Le premier ministre grec échappe à un vote de défiance sur la Macédoine

Le parlement grec s'est retrouvé samedi au centre de la bataille politique déclenchée par l'accord ...
Le premier ministre grec échappe à un vote de défiance sur la Macédoine

Le premier ministre grec échappe à un vote de défiance sur la Macédoine

Photo: Keystone/AP/PETROS GIANNAKOURIS

Le parlement grec s'est retrouvé samedi au centre de la bataille politique déclenchée par l'accord entre Athènes et Skopje sur le nom de Macédoine. Le gouvernement Tsipras de gauche a finalement facilement survécu à une motion de censure destinée à bloquer l'accord.

Comme prévu, le gouvernement de M. Tsipras, qui dispose d'une majorité de 154 voix sur 300, est donc sorti indemne du vote qui a eu lieu en soirée après d'intenses débats. 'Sur les 280 députés présents, 153 ont voté contre la motion', a déclaré un porte-parole du parlement, Yiorgis Varemenos, à quelques heures de la signature prévue dimanche de l'accord entre Athènes et Skopje.

Le climat politique s'était tendu des deux côtés de la frontière après l'annonce mardi de l'accord. Salué par l'ONU, l'Union européenne et l'OTAN, il prévoit que l'actuelle 'Ex-République yougoslave de Macédoine' soit baptisée 'Macédoine du Nord'.

Manifestation

M. Tsipras a qualifié vendredi soir cet accord de 'victoire d'importance historique pour la Grèce', ajoutant: 'nous avons démontré que là où existe une volonté, un conflit vieux de plusieurs décennies peut être résolu de manière équilibrée'.

Des milliers de manifestants, dont certains brandissaient des portraits d'Alexandre le Grand, se sont rassemblés samedi devant le parlement à l'appel du 'Comité de lutte pour la grécité de la Macédoine'. 'Seuls les Grecs peuvent être nommés Macédoniens', a déclaré à l'agence étatique ANA le porte-parole des organisateurs Michalis Patsikas. La police a fait usage de grenades assourdissantes et de tirs de gaz lacrymogènes pour empêcher les protestataires d'accéder aux bâtiments.

Le lancement de leur mobilisation vendredi matin n'avait réuni que quelques centaines de personnes dont des députés du parti néonazi Aube Dorée.

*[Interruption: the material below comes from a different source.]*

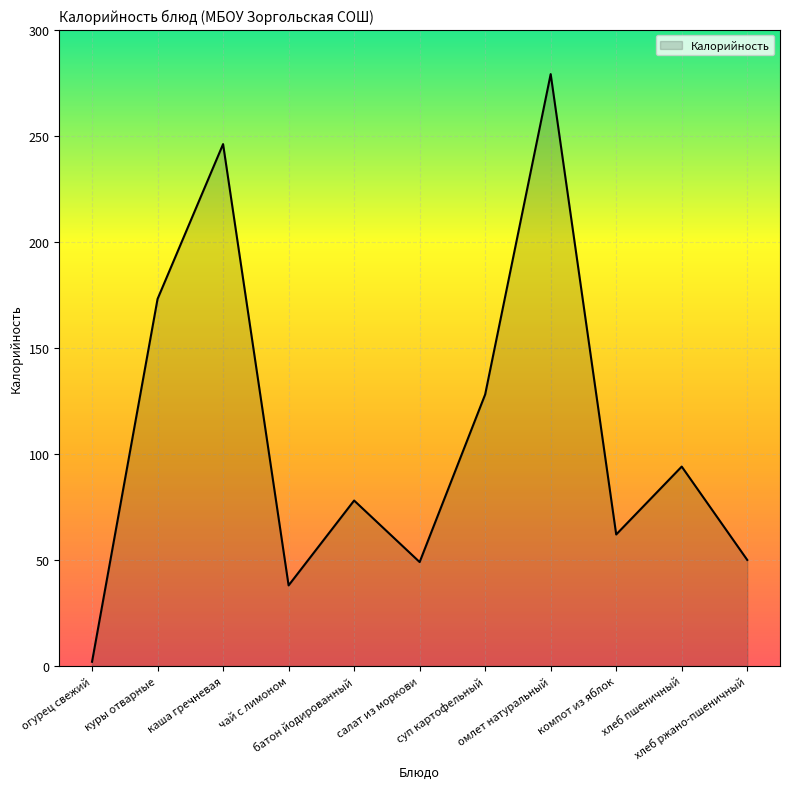

What is the maximum value shown in the chart?

279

L'un d'eux, Constantin Barbaroussis, fait l'objet d'une procédure judiciaire pour avoir déclaré devant le parlement que l'armée devrait interpeller les plus hauts responsables de l'Etat, coupables à ses yeux de 'trahison'.

'Recul' ou 'patriotisme'?

A l'origine de la motion de censure contre le gouvernement Tsipras, le grand parti conservateur de la Nouvelle-Démocratie considère que le règlement constitue un 'recul national'. 'Nous ne diviserons pas les Grecs pour unir les (Macédoniens)', a lancé son chef, Kyriakos Mitsotakis devant le parlement. Devançant M. Tsipras dans les sondages, il entend selon les analystes capitaliser la colère des franges nationalistes de l'électorat.

M. Tsipras a, lui, salué une occasion d''éclaircir les responsabilités de chacun envers l'Histoire', défendant le caractère 'patriotique' de la solution trouvée. 'Laissez-moi vous rappeler que vous avez une dette envers votre patrie, pas envers votre dirigeant', a déclaré samedi le député conservateur Vassilis Kikilias à ses confrères pro-gouvernementaux. 'Les Grecs qui gisent morts sur le sol de Macédoine vous regardent avec colère'.

L'accord vise à sceller le renoncement des voisins aux visées que leur imputent les Grecs sur la province grecque de Macédoine, ainsi qu'à leur appropriation du legs de la Macédoine antique, incarnée par Alexandre le Grand. Cette querelle politico-historique restait irrésolue depuis l'indépendance en 1991 du petit Etat, bloquant son ancrage dans l'UE et l'OTAN, un verrou grec qui doit sauter.

Au pouvoir de 2004 à 2009, la ND avait alors acté la nécessité d'un compromis avec le partage du nom de 'Macédoine'. Mais pour elle, le gouvernement Tsipras a fait trop de concessions avec 'l'acceptation d'une langue et d'une nationalité macédoniennes', forgées de fait chez les voisins depuis un demi-siècle.